Published: 19:55, January 23, 2024 | Updated: 20:28, January 23, 2024
HK deficit seen almost two times larger than forecast
By Oswald Chan

Pedestrians cross a road in front of a Citibank branch which is located in the central business district of Hong Kong. (JEROME FAVRE / BLOOMBERG)

Major professional accounting bodies in Hong Kong, including the Hong Kong Institute of Certified Public Accountants (HKICPA) and EY, project that the Hong Kong Special Administrative Region will record a budget deficit hovering between HK$127.3 billion ($16.27 billion) and HK$148 billion for the 2023-24 financial year, almost two times higher than the government had originally forecast in February 2023.

These bodies anticipate that the city’s fiscal reserve level, by March 2024, will have further diminished to between HK$686 billion and HK$707 billion, amounting to 10 to 11 months of estimated government expenditure. In the financial years of 2017 and 2018, the fiscal reserve level amounted to 28 months of estimated government expenditure.

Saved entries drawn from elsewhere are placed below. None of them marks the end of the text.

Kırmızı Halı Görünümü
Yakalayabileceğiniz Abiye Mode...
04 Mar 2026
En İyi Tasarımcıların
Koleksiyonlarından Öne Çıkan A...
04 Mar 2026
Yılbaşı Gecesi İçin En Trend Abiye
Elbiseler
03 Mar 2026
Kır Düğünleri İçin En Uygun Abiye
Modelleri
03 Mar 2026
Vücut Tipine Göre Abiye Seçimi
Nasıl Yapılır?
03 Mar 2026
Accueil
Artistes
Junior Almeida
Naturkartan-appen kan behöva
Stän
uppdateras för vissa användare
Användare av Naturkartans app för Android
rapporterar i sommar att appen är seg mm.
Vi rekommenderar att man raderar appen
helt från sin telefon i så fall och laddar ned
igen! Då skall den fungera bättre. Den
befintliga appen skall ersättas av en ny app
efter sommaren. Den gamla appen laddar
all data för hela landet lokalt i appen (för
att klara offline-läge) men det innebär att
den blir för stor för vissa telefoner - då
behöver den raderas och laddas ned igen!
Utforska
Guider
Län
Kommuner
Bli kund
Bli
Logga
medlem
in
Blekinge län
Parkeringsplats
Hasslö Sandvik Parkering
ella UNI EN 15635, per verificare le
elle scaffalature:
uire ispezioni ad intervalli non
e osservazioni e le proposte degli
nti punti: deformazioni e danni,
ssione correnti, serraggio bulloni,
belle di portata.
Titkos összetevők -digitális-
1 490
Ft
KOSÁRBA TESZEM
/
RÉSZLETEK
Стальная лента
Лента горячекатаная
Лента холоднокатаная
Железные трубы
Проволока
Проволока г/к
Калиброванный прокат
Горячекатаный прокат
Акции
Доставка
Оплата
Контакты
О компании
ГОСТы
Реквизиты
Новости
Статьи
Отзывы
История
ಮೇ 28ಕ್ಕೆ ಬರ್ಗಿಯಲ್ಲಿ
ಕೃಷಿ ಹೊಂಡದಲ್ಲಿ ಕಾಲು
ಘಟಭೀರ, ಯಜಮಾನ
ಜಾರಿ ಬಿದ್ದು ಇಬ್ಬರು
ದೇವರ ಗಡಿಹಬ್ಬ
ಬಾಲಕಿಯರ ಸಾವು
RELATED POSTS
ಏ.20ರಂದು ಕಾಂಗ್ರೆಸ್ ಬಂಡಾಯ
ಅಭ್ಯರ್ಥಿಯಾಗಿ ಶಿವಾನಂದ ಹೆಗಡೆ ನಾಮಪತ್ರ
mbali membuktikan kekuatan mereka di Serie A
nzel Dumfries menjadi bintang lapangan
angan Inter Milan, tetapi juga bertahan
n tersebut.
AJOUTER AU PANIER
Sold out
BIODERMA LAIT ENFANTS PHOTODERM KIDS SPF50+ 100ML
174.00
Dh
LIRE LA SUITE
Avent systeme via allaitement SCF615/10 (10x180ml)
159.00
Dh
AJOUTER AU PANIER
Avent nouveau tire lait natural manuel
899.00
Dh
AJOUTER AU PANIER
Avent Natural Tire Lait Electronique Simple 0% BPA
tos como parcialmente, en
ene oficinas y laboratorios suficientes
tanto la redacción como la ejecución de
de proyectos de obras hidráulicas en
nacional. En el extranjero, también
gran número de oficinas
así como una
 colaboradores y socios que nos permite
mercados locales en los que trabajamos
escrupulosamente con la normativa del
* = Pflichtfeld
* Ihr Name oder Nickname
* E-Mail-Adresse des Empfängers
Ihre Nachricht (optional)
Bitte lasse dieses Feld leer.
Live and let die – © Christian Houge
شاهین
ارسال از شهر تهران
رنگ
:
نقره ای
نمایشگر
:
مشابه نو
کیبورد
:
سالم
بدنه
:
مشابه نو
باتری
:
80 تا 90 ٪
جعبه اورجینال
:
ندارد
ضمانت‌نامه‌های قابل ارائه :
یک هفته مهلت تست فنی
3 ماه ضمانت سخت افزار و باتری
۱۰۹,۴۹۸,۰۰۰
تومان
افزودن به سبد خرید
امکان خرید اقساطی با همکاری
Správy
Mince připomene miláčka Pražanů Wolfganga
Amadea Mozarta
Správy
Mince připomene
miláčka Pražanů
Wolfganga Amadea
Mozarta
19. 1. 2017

EY Hong Kong Financial Services Tax Leader Paul Ho argues that as Hong Kong adopts a simple and low tax system, any thoughts of introducing changes to the tax system should be considered carefully

Global auditing services firm EY and HKICPA attributed the soaring budget deficit to the decrease in land premium, slower-than-expected economic growth, and the decrease in stamp duty from the stock market and property transactions. EY believes when the macroeconomic situation improves, coupled with the administration’s prudential fiscal measures, fiscal reserves are expected to increase.

READ MORE: Chan eyes restoring fiscal balance amid ballooning deficit

With a huge budget deficit looming, EY recommends a relief package worth HK$15.2 billion for the 2024-25 financial year, compared with its suggested HK$18.3 billion for the 2023-24 financial year.

EY Hong Kong Financial Services Tax Leader Paul Ho argues that as Hong Kong adopts a simple and low tax system, any thoughts of introducing changes to the tax system should be considered carefully.

“The government should embark on extensive consultations with relevant stakeholders to weigh up the pros and cons of levying any new tax, focusing on the impact of new tax on the city’s economic competitiveness and the financial burden on Hong Kong residents,” Ho said at a news conference on Tuesday. 

Ho believes capital gains tax is complex and its impacts on Hong Kong’s competitiveness need to be assessed. “Amid the current economic environment, levying a capital gains tax may bring financial pressure to taxpayers.”

“I do not recommend that the government adopt a land departure tax because it is contrary to the direction of promoting Hong Kong's integration into the Guangdong-Hong Kong-Macao Greater Bay Area and levying such a tax will also affect the flow of people and goods,” Ho noted.

The EY tax leader suggested the administration could fund more ways to increase revenue; for example, it could launch more small-sized land parcels for sale

Regarding whether the government should disburse consumption vouchers again this year, Ho said the government should gauge carefully whether this approach would achieve the desired results.

The EY tax leader suggested the administration could fund more ways to increase revenue; for example, it could launch more small-sized land parcels for sale. By attracting more small and medium-sized property developers to bid for land, it could increase land premium income for the government.

But he said that long-term megaprojects such as the Northern Metropolis and Lantau Tomorrow should not be disrupted due to short-term or cyclical economic fluctuations because these will contribute to the sustainable development of Hong Kong's economy.

READ MORE: HK starts public consultation on 2024-25 Budget

HKICPA said that while the government is keen to launch a comprehensive study regarding the competitiveness of Hong Kong’s tax system, this does not mean the administration has to levy a new tax in a short-term period.

In the current economic environment, the institute agrees that the government has to control expenditure and slash costs, but it also needs to evaluate the competitiveness of the city’s overall tax system, consider non- tax investment incentives and explore other possible sources of income.

The institute says public finances are under great pressure. It therefore recommends the government to re-examine the timetables of large or long-term projects and consider whether these projects should be adjusted or delayed before the government stabilizes its revenue sources.